### [Exercise goal]
Narrow the data below down to the lines containing "Drive".
=== Data excerpts ===
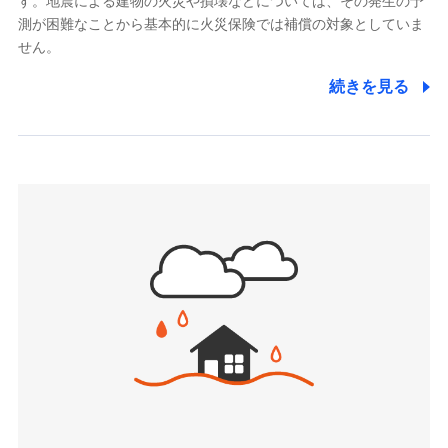
す。地震による建物の火災や損壊などについては、その発生の予
でき、さらに補償内容を自由にカスタマイズ可能なた
メディケア生命保険株式会社
測が困難なことから基本的に火災保険では補償の対象としていま
め、住居形態やライフスタイルに合わせて無駄のない
（https://www.medicarelife.com/）
せん。
最適設計が実現できます。スマホ・PCで手続きが完結
し、24時間365日の事故受付で万一の際も安心。保険
■少額短期保険
続きを見る
株式会社アシロ少額短期保険
料に応じてdポイントもたまる、利便性とおトクさを兼
(https://kailash.co.jp/)
ね備えた火災保険です。
SBIいきいき少額短期保険会社 (https://www.i-
sedai.com/)
SBIペット少額短期保険株式会社
(https://www.sbipet-ssi.co.jp/)
SBIリスタ少額短期保険会社
ドコモの火災保険で
(https://www.jishin.co.jp/)
お見積もり
スマートプラス少額短期保険株式会社
（https://www.smartplus-insurance.com/）
見積もりや保険会社とのご契約に先立ち、当社が提供する
チューリッヒ少額短期保険株式会社
ドコモスマート保険ナビの利用規約と個人情報の取扱いに
(https://www.zurichssi.co.jp/)
同意いただく必要があります。詳細について、以下をご確
Tokio Marine X少額短期保険株式会社
認ください。
(https://www.tokiomarine-x.co.jp/)
ペットメディカルサポート株式会社
ドコモスマート保険ナビサービス利用規約
(https://pshoken.co.jp/)
当社による個人情報の取扱いについて（プライバシー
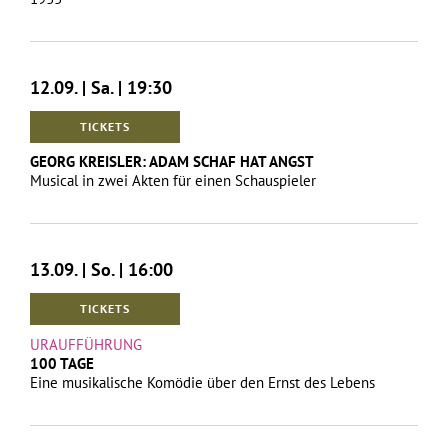
12.09. | Sa. | 19:30
TICKETS
GEORG KREISLER: ADAM SCHAF HAT ANGST
Musical in zwei Akten für einen Schauspieler
13.09. | So. | 16:00
TICKETS
URAUFFÜHRUNG
100 TAGE
Eine musikalische Komödie über den Ernst des Lebens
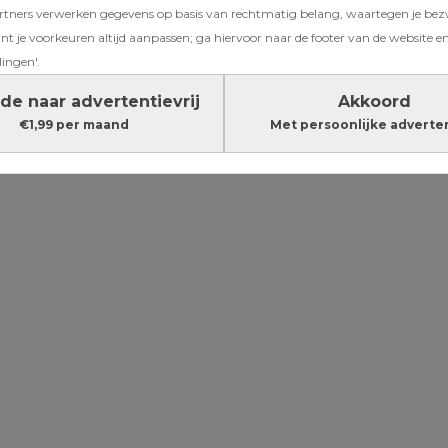
ners verwerken gegevens op basis van rechtmatig belang, waartegen je be
iet zoals
t je voorkeuren altijd aanpassen; ga hiervoor naar de footer van de website en
 er toch
lingen'.
de naar advertentievrij
Akkoord
€1,99 per maand
Met persoonlijke adverte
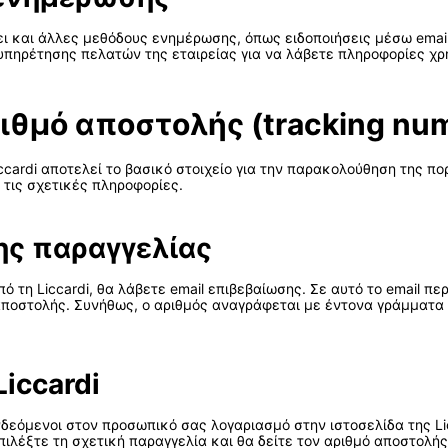
ρει και άλλες μεθόδους ενημέρωσης, όπως ειδοποιήσεις μέσω emai
υπηρέτησης πελατών της εταιρείας για να λάβετε πληροφορίες χ
ιθμό αποστολής (tracking num
ccardi αποτελεί το βασικό στοιχείο για την παρακολούθηση της πο
 τις σχετικές πληροφορίες.
ης παραγγελίας
 τη Liccardi, θα λάβετε email επιβεβαίωσης. Σε αυτό το email πε
ποστολής. Συνήθως, ο αριθμός αναγράφεται με έντονα γράμματα ή
iccardi
δεόμενοι στον προσωπικό σας λογαριασμό στην ιστοσελίδα της Lic
επιλέξτε τη σχετική παραγγελία και θα δείτε τον αριθμό αποστολ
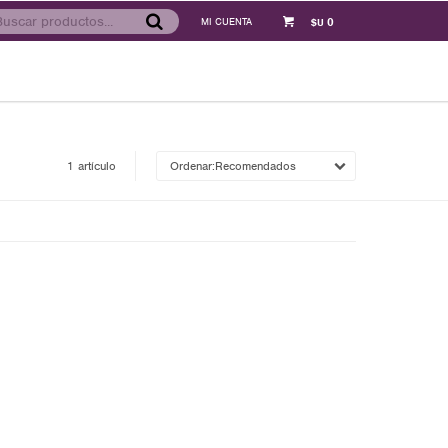
0
$U
1 artículo
Recomendados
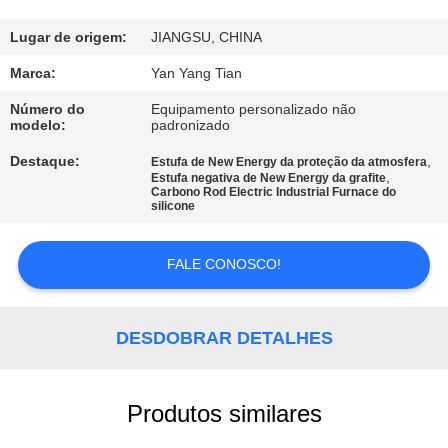
À
FÁBRICA
Lugar de origem:
JIANGSU, CHINA
Marca:
Yan Yang Tian
CONTROLE
Número do
Equipamento personalizado não
modelo:
padronizado
DE
Destaque:
,
QUALIDADE
Estufa de New Energy da proteção da atmosfera
,
Estufa negativa de New Energy da grafite
Carbono Rod Electric Industrial Furnace do
silicone
NOTÍCIAS
FALE CONOSCO!
CASOS
DESDOBRAR DETALHES
SOLICITE UM
ORÇAMENTO
Produtos similares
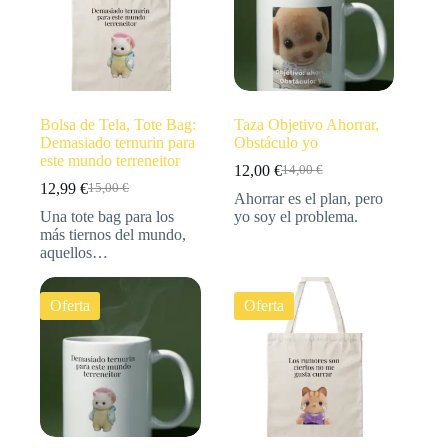
Bolsa de Tela, Tote Bag:
Taza Objetivo Ahorrar,
Demasiado ternurin para
Obstáculo yo
este mundo terreneitor
12,00
€
14,00
€
12,99
€
15,00
€
Ahorrar es el plan, pero
Una tote bag para los
yo soy el problema.
más tiernos del mundo,
aquellos…
Oferta
Oferta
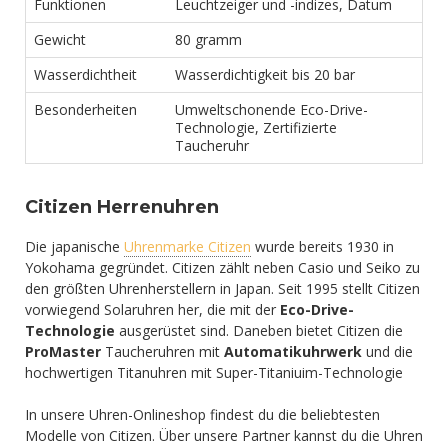
Funktionen
Leuchtzeiger und -indizes, Datum
Gewicht
80 gramm
Wasserdichtheit
Wasserdichtigkeit bis 20 bar
Besonderheiten
Umweltschonende Eco-Drive-
Technologie, Zertifizierte
Taucheruhr
Citizen Herrenuhren
Die japanische
Uhrenmarke Citizen
wurde bereits 1930 in
Yokohama gegründet. Citizen zählt neben Casio und Seiko zu
den größten Uhrenherstellern in Japan. Seit 1995 stellt Citizen
vorwiegend Solaruhren her, die mit der
Eco-Drive-
Technologie
ausgerüstet sind. Daneben bietet Citizen die
ProMaster
Taucheruhren mit
Automatikuhrwerk
und die
hochwertigen Titanuhren mit Super-Titaniuim-Technologie
In unsere Uhren-Onlineshop findest du die beliebtesten
Modelle von Citizen. Über unsere Partner kannst du die Uhren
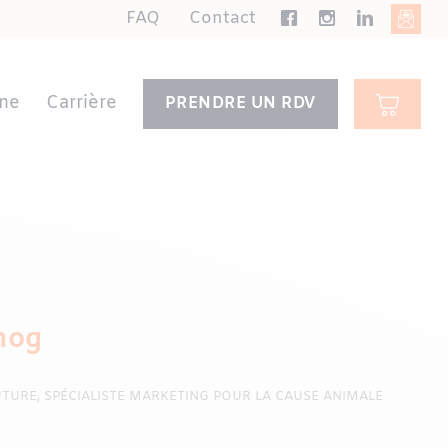
FAQ
Contact
ne
Carrière
PRENDRE UN RDV
mog
TURE, SPÉCIALISTE MARKETING POUR LA CAUSE ANIMALE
===
### [Written response]
Umweltschonende Eco-Drive-
Eco-Drive-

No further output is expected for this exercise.